• John G. Stackhouse, Jr.

My Favourite Muslim: Irshad Manji

If you don’t know about Irshad Manji, author of The Trouble with Islam Today, then you probably should. Her website is here.

Irshad is a rare bird indeed: Islamic, liberal, reformist, feminist, lesbian. The New York Times calls her “Osama bin Laden’s worst nightmare.” She is articulate, passionate, vivacious, sweet, and almost unbelievably courageous. (One of the first photos on her website is a shot of her with Salman Rushdie, not everyone’s favourite Muslim in, say, Iran.)

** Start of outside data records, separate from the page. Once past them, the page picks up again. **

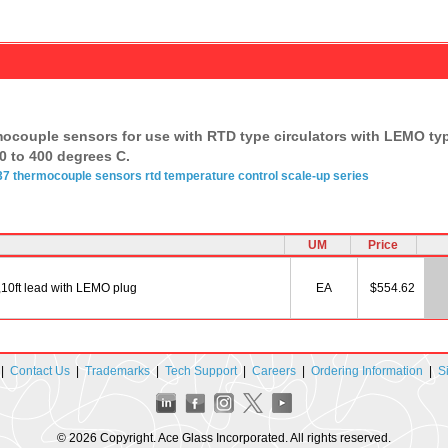
mocouple sensors for use with RTD type circulators with LEMO typ
0 to 400 degrees C.
37
thermocouple
sensors rtd
temperature
control
scale-up series
UM
Price
,10ft lead with LEMO plug
EA
$554.62
|
Contact Us
|
Trademarks
|
Tech Support
|
Careers
|
Ordering Information
|
S
© 2026 Copyright. Ace Glass Incorporated. All rights reserved.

She also happens to be Canadian, a Vancouverite, and a graduate of the University of British Columbia where she majored in exactly the same field as the present writer did at Queen’s: intellectual history.

Irshad and I were introduced by the producer of the popular national radio show, “Cross-Country Checkup.” She was a guest on a live, public broadcast at Carleton University, Ottawa, and I had been on the show a few weeks before. The producer knew that Irshad had wanted to meet me (I had no idea why) and when we did meet after the show at Carleton (I was attending a conference there the next day), she astonished me by pulling out of her bag a copy of my Can God Be Trusted? Faith and the Challenge of Evil–and asked me to autograph it.

She told me she was halfway through reading it with a friend and was enjoying it. I warned her that it would become “distressingly Christian” by the end, but she just smiled back and said, “Well, maybe you’ll convert me!”

I obviously did not, and neither has she converted me to her full agenda of gay & lesbian concerns, sympathetic as I am to her passion to protect our neighbours from discrimination.

Indeed, we are not exactly peas on a pod, as discerning readers will have noticed by now. But I admire her greatly and you will, too. The Islamic world badly needs its moderate and liberal elements to speak up, and we Christians–indeed, all people who resist fanaticism and terrorism–must support them as best we can.

Of course we don’t agree on crucial matters. But we agree on others, and especially since Irshad has been willing to consider my point of view and encourage me in what I do, I am delighted to reciprocate.

One more thing: I look forward to watching her new television project, “Faith without Fear,” to be broadcast in the U.S. on PBS in April and in Canada on Global TV shortly thereafter.